This case is before us a second time on review of the Employment Appeals Board, which has twice affirmed a referee’s order denying unemployment compensation benefits to petitioner, who was discharged because he was involved in a traffic accident while driving his employer’s vehicle. The issue is whether he was discharged for misconduct connected with his work.
In the first review, Hoard v. Employment Division, 72 Or App 688, 696 P2d 1168 (1985), we reversed and remanded because the order failed to demonstrate a rational relationship between its findings and conclusion. We said: “Nothing in the referee’s decision explains how, given the undisputed fact that petitioner did fail to stop for a red light, the referee concluded that petitioner’s act was a wilful disregard of the employer’s interest, as opposed to a good faith error.” 72 Or App at 691. We noted that petitioner’s alleged inability to recall the event, and thus his credibility, were not issues.
On reconsideration, EAB entered new findings and conclusions which hardly improved on the referee’s original order. The pertinent findings are that petitioner, while driving for the employer, ran a red light and was cited for it, that the employer’s investigation produced no reason by petitioner for running the red light and that petitioner recalled seeing headlights crossing into the intersection, but did not recall other events leading up to the collision. The core of the decision is this conclusion: “His running a red light resulting in a collision amounts to wilful disregard of the employer’s interest.”
There is still no explanation of a rational relationship between the findings and the conclusion. As the dissenting EAB member properly notes:
“* * * That he saw headlights does not establish that he saw a red light or a traffic signal and made a conscious decision to drive through it. Certainly the conviction of disobedience to a traffic signal carries no implication as to his mental state, because no mental state at all is necessary to sustain a conviction. Absent the requisite finding of wilfulness, supported by the record and required by rule, a disqualification is not appropriate.”

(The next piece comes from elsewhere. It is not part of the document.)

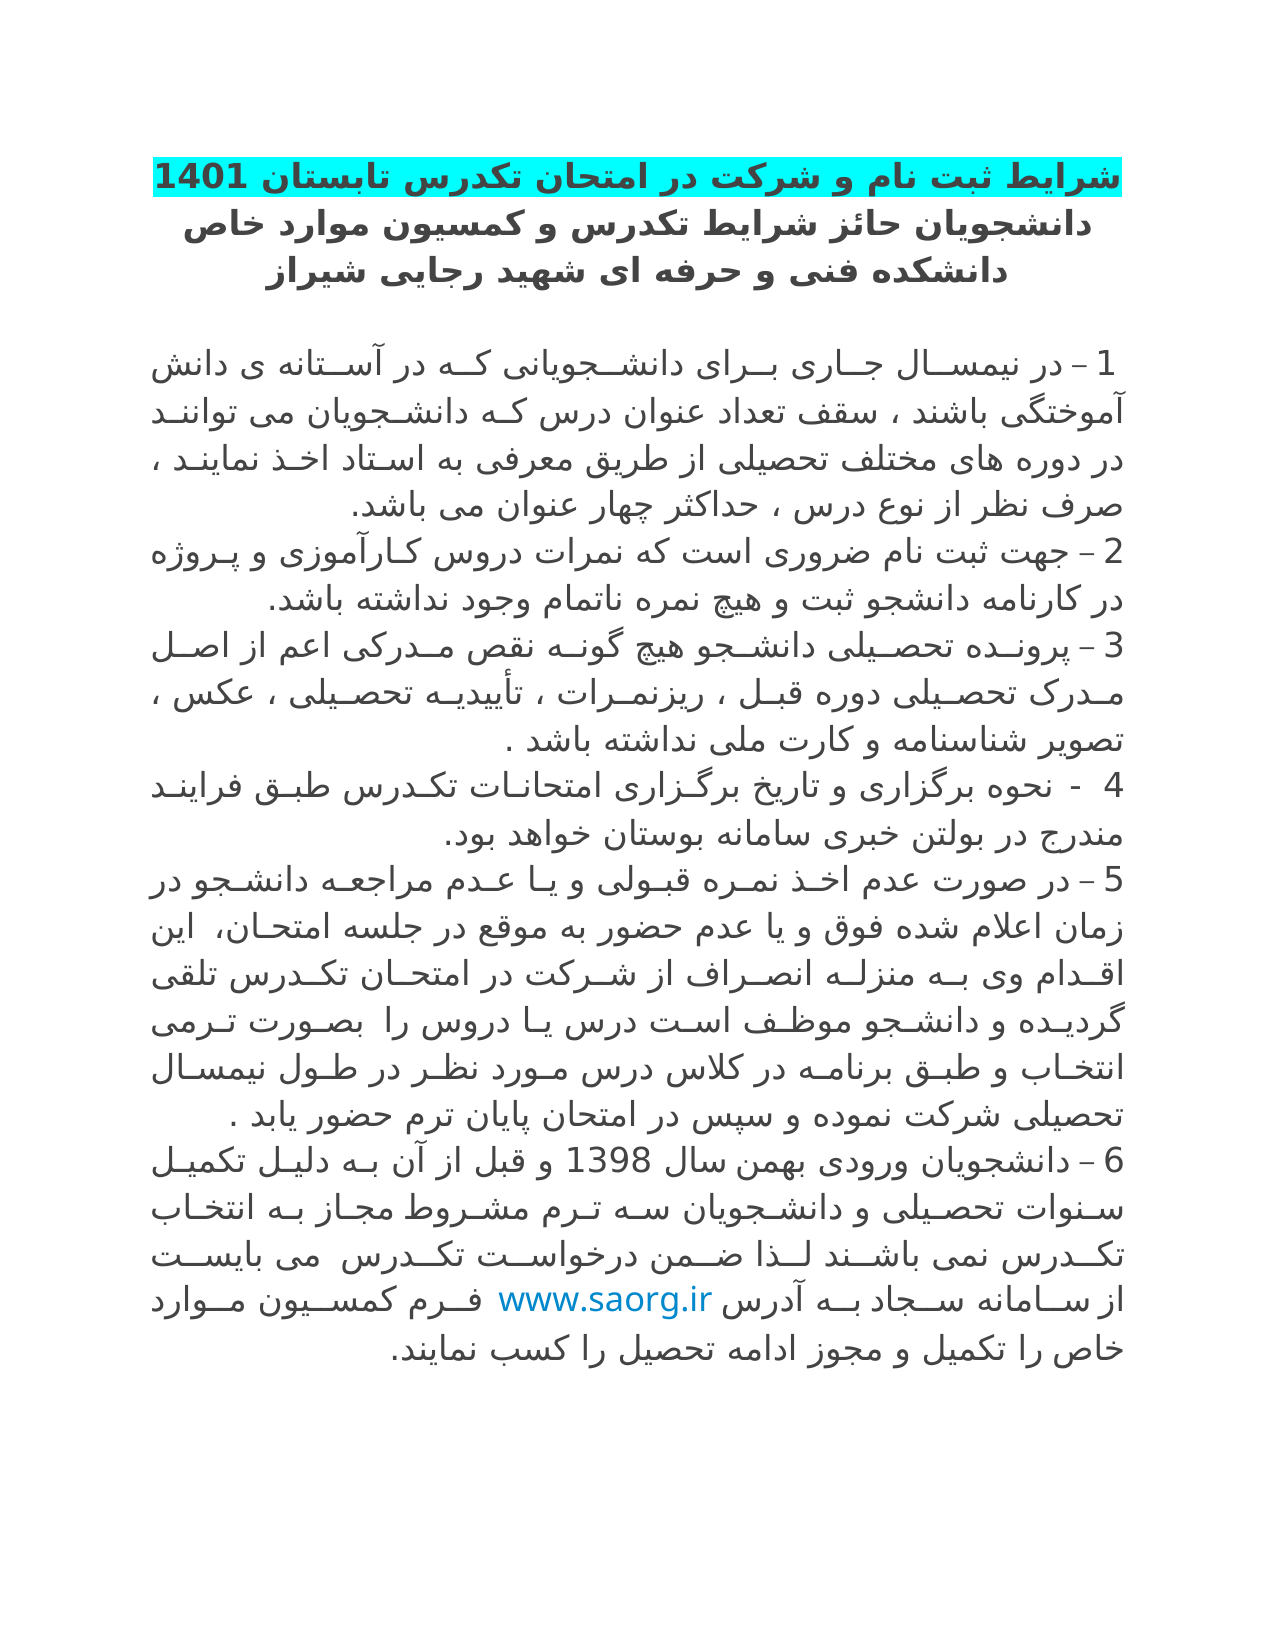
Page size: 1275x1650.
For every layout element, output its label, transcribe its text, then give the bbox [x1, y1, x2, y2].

*65Given the inadequacy of EAB’s second order, the real issue before us is whether the order should be reversed and EAB instructed to order compensation, see Lively v. Employment Division, 68 Or App 46, 680 P2d 391 (1984), or whether EAB should be given another opportunity to explain, if it can, the rationale connecting its findings with its conclusion. EAB’s reasoning begins with the apparent major premise that all drivers who enter an intersection know or are presumed to know the color of the traffic signals, unless they offer some reason why they do not. From this major premise, and the minor premises of its findings — that petitioner was a driver who entered an intersection and that he provided no plausible reason why he did not at the time know the status of the controlling traffic signals — EAB could infer that petitioner knew that he was violating the traffic laws in disregard of his employer’s interest. If we were convinced that that is the only possible rationale for the conclusion, we would simply reverse with instructions to order compensation, because the unstated major premise is not (and we believe could not be) supported by the record or by any rule of law.
However, because EAB has the primary responsibility to decide the issue, we are reluctant to make a final determination that a conclusion is substantively wrong when procedural inadequacies prevent us from discovering how the conclusion was reached. Accordingly, we remand for reconsideration.
Reversed and remanded for reconsideration.